03 Oktober 2012

opini musri nauli : KETIKA HUKUM "MEMERLUKAN' IZIN




MK berdasarkan Putusan No. Nomor 73/PUU-IX/2011 telah mengabulkan permohonan pemohon dan kemudian membatalkan Pasal 36 ayat (1) dan Pasal 36 ayat (2) Undang-Undang Nomor 32 Tahun 2004 tentang Pemerintahan Daerah. MK juga menegaskan selain membatalkan juga menyatakan bertentangan dengan UUD 1945 dan tidak mempunyai kekuatan mengikat.
Pasal 36 UU Pemda merupakan salah pasal “sakti” dimana Kepala Daerah belum dapat diperiksa “sebelum” ada izin dari Presiden. Pasal ini kemudian menjadi pintu “penutup” untuk dilakukan proses hukum

Dalam praktek, banyak kepala Daerah yang “belum” dapat diperiksa sebelum adanya izin dari presiden. Pasal ini kemudian menjadi “pelindung” dan “mantra” ajaib sehingga pasal ini merupakan salah satu pasal yang “berhasil” melindungi pelaku tindak pidana degnan jabatan politik.

Padahal Kemendagri mencatat, 173 pimpinan daerah terlibat kejahatan kerah pu­tih sejak tahun 2004-2012. Nah, dari jumlah ter­sebut 70 persen telah diputus bersalah dan di­berhentikan dari jabatannya

Dalam sejarah Indonesia, kita juga mengenal “perlindungan” terhadap berbagai jabatan politik. UU Kejaksaan juga mengamanatkan agar “jaksa Penuntut umum” tidak dapat diperiksa sebelum ada izin tertulis dari Jaksa Agung. Begitu juga hakim belum dapat diperiksa sebelum adanya izin dari ketua Mahkamah Agung.

Suasana politik dan keinginan politik (goodwill) yang memberikan “perlindungan” kepada jabatan-jabatan politik disadari berangkat dari kesewenang-wenangan dari penegak hukum yang seringkali “mempermainkan” hukum. Proses hukum sering dipaksa (apalagi berkaitan dengan pilkada). Sehingga suasana kebathinan memang disadari sehingga goodwill memang menghendaki.

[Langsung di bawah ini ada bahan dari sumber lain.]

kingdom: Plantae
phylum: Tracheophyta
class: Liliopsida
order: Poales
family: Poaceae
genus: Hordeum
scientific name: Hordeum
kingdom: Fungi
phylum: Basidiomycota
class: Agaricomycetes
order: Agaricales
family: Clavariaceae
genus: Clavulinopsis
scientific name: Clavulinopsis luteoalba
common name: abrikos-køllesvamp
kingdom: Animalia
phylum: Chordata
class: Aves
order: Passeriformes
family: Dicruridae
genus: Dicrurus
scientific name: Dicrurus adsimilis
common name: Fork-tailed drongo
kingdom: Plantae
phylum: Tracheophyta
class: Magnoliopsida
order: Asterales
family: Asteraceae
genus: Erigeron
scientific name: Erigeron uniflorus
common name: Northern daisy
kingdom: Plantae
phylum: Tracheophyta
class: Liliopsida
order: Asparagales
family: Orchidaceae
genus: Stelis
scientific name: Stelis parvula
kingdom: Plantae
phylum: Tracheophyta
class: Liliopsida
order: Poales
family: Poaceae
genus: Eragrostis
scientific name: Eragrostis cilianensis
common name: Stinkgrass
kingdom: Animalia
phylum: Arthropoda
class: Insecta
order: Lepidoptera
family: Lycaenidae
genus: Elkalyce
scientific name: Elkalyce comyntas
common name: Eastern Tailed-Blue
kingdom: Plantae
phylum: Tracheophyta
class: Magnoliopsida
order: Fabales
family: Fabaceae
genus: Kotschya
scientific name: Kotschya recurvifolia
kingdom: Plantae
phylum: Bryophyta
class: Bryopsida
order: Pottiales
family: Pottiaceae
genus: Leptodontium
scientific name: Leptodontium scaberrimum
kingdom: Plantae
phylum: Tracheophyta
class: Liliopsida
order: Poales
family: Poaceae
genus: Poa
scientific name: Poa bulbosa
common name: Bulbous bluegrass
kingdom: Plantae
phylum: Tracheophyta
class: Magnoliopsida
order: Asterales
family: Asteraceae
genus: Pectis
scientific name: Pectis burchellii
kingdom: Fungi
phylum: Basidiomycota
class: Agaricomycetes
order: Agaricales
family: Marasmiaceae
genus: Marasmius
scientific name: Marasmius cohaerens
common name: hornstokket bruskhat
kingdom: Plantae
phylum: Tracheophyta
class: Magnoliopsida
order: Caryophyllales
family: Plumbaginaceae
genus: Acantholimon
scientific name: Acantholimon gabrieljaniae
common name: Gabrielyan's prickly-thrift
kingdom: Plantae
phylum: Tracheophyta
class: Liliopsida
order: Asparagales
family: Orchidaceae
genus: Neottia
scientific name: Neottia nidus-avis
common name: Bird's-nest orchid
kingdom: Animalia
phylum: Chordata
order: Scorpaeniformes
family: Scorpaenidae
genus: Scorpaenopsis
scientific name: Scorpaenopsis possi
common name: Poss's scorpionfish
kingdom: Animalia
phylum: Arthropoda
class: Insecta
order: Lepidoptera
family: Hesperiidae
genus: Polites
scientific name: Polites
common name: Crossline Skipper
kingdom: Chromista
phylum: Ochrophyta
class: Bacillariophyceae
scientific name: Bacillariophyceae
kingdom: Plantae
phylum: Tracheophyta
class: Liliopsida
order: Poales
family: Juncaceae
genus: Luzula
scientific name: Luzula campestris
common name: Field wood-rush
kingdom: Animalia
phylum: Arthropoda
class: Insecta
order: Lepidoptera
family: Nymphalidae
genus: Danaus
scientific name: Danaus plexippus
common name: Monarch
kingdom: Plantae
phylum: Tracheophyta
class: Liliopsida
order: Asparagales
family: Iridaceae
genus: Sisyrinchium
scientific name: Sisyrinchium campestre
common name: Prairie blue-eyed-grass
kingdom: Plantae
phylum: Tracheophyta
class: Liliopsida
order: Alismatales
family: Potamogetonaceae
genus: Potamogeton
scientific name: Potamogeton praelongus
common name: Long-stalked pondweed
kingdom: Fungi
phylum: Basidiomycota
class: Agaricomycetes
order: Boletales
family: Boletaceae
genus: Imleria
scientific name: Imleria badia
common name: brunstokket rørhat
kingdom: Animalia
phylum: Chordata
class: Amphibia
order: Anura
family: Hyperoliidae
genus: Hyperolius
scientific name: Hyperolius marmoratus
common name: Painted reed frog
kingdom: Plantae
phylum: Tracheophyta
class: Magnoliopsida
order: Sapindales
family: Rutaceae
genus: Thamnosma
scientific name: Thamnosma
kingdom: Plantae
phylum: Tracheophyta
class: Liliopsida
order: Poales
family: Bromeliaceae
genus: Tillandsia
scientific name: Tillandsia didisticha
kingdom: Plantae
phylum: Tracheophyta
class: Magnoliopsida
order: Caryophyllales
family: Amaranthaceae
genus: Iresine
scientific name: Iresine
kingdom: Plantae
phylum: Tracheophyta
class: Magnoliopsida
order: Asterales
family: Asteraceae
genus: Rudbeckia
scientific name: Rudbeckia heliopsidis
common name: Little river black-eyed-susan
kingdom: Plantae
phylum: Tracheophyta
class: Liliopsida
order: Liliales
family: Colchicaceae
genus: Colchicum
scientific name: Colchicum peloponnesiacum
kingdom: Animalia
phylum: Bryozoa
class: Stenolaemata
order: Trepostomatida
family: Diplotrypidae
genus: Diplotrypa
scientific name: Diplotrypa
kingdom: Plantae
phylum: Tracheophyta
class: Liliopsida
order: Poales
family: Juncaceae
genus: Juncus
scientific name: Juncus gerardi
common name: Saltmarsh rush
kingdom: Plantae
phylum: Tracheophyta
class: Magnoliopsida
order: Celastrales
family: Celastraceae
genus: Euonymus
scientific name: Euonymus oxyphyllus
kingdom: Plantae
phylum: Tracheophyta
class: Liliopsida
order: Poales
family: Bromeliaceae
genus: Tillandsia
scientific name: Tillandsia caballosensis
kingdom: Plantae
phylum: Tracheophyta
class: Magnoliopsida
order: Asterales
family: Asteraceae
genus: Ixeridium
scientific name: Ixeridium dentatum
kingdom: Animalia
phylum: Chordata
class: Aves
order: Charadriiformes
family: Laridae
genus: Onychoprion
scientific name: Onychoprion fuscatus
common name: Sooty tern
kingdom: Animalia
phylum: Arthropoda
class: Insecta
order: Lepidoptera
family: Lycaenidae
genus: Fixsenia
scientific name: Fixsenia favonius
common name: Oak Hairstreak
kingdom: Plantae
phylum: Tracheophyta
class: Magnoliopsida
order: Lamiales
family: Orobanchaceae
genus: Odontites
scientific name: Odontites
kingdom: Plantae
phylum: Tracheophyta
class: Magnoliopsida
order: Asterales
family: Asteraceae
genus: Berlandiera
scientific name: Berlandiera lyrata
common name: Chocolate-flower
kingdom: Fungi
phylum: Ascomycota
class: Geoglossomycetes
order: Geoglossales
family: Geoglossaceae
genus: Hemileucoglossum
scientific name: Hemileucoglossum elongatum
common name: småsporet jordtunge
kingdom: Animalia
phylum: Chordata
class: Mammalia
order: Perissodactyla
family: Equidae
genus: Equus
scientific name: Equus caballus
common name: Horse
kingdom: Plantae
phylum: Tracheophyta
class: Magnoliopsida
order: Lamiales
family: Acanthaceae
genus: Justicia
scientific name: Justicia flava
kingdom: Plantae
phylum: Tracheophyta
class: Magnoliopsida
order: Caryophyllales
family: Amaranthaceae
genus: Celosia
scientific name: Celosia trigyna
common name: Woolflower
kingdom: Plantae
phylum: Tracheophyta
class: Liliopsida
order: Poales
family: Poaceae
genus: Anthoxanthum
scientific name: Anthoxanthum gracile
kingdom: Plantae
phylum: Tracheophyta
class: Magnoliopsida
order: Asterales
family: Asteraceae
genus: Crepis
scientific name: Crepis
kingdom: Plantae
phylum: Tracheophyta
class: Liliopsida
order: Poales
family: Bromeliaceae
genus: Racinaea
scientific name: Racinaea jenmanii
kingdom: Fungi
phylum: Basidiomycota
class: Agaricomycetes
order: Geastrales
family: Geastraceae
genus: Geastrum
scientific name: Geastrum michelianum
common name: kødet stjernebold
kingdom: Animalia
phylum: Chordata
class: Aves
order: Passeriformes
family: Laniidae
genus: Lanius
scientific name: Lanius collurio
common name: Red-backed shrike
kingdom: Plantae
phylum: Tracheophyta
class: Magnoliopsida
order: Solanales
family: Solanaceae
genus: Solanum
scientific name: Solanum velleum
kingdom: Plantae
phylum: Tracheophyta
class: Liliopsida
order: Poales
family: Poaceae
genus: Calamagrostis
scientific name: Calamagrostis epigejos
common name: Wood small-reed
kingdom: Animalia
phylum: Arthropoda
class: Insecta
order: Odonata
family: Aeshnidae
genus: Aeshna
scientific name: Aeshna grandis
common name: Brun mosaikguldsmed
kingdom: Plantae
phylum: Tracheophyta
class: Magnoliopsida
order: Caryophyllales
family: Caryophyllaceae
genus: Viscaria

Namun suasana kebathinan sudah tidak cocok dengan perkembangan zaman. Semangat nasional anti korupsi ternyata harus juga diimbangi berbagai peraturan untuk mendukung upaya pemberantasan.
Sebenarnya Pasal 36 UU Pemda telah memberikan garis tegas agar jabatan politik Kepala Daerah diberi perlindungan dari kesewang-wenangan sehingga tidak mengalami proses hukum yang jauh dari persoalan Sebenarnya.

Pasal 36 kemudian diberi kemudian sebagaimana didalam pasal 36 ayat (2) yang menegaskan, apabila waktu 90 hari pengajuan tertulis tidak diberi jawaban, maka “sebenarnya” Presiden dianggap menyetujui. Dalam ilmu hukum, biasa dikenal, pengakuan diam-diam yang sebenarnya “menyetujui.

Namun dengan alasan berkedok “belum ada izin” dari Presiden, maka pemeriksaan terhadap Kepala Daerah memang tidak dilakukan. Dalam ranah ini, kemudian sebenarnya, Pasal 36 UU Pemda lebih berangkat dari “penerapan norma”. Apabila menggunakan “penerapan norma” seharusnya MK tidak membatalkan pasal 36 UU Pemda tapi harusnya menolak permohonan dari pemohon.

Putusan MK haruslah dibaca sebagai “upaya serius” dari MK agar tidak ada alasan dan argumentasi hukum yang digunakan oleh penegak hukum yang tidak bisa memeriksa kepala daerah. Putusan MK merupakan jawaban dari berbagai keberatan dari berbagai pihak yang melihat penegak hukum seringkali “mempermainkan” dan “memperlambat” proses hukum.